[Excerpts from a dataset]
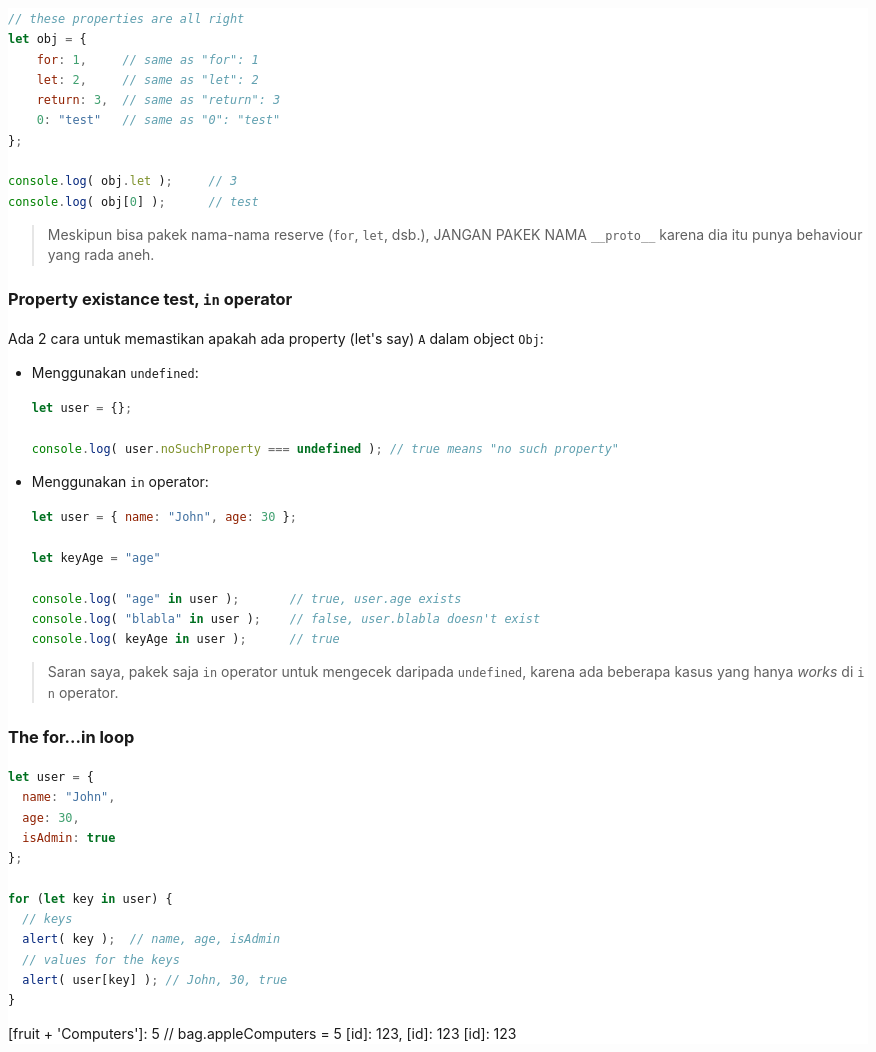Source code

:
 ```js
// these properties are all right
let obj = {
    for: 1,     // same as "for": 1
    let: 2,     // same as "let": 2
    return: 3,  // same as "return": 3
    0: "test"   // same as "0": "test"
};

console.log( obj.let );     // 3
console.log( obj[0] );      // test
```
> Meskipun bisa pakek nama-nama reserve (`for`, `let`, dsb.), JANGAN PAKEK NAMA `__proto__` karena dia itu punya behaviour yang rada aneh.

### Property existance test, `in` operator

Ada 2 cara untuk memastikan apakah ada property (let's say) `A` dalam object `Obj`:
- Menggunakan `undefined`:
    ```js
    let user = {};

    console.log( user.noSuchProperty === undefined ); // true means "no such property"
    ```
- Menggunakan `in` operator:
    ```js
    let user = { name: "John", age: 30 };

    let keyAge = "age"

    console.log( "age" in user );       // true, user.age exists
    console.log( "blabla" in user );    // false, user.blabla doesn't exist
    console.log( keyAge in user );      // true
    ```

> Saran saya, pakek saja `in` operator untuk mengecek daripada `undefined`, karena ada beberapa kasus yang hanya _works_ di `in` operator.

### The for...in loop

```js
let user = {
  name: "John",
  age: 30,
  isAdmin: true
};

for (let key in user) {
  // keys
  alert( key );  // name, age, isAdmin
  // values for the keys
  alert( user[key] ); // John, 30, true
}
```


  [fruit + 'Computers']: 5 // bag.appleComputers = 5
  [id]: 123,
  [id]: 123
  [id]: 123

**What the exercise asks**
Word for word, give the entries above again, with no images included.

**Output for this task**
Source code

:
 ```js
// these properties are all right
let obj = {
    for: 1,     // same as "for": 1
    let: 2,     // same as "let": 2
    return: 3,  // same as "return": 3
    0: "test"   // same as "0": "test"
};

console.log( obj.let );     // 3
console.log( obj[0] );      // test
```
> Meskipun bisa pakek nama-nama reserve (`for`, `let`, dsb.), JANGAN PAKEK NAMA `__proto__` karena dia itu punya behaviour yang rada aneh.

### Property existance test, `in` operator

Ada 2 cara untuk memastikan apakah ada property (let's say) `A` dalam object `Obj`:
- Menggunakan `undefined`:
    ```js
    let user = {};

    console.log( user.noSuchProperty === undefined ); // true means "no such property"
    ```
- Menggunakan `in` operator:
    ```js
    let user = { name: "John", age: 30 };

    let keyAge = "age"

    console.log( "age" in user );       // true, user.age exists
    console.log( "blabla" in user );    // false, user.blabla doesn't exist
    console.log( keyAge in user );      // true
    ```

> Saran saya, pakek saja `in` operator untuk mengecek daripada `undefined`, karena ada beberapa kasus yang hanya _works_ di `in` operator.

### The for...in loop

```js
let user = {
  name: "John",
  age: 30,
  isAdmin: true
};

for (let key in user) {
  // keys
  alert( key );  // name, age, isAdmin
  // values for the keys
  alert( user[key] ); // John, 30, true
}
```


  [fruit + 'Computers']: 5 // bag.appleComputers = 5
  [id]: 123,
  [id]: 123
  [id]: 123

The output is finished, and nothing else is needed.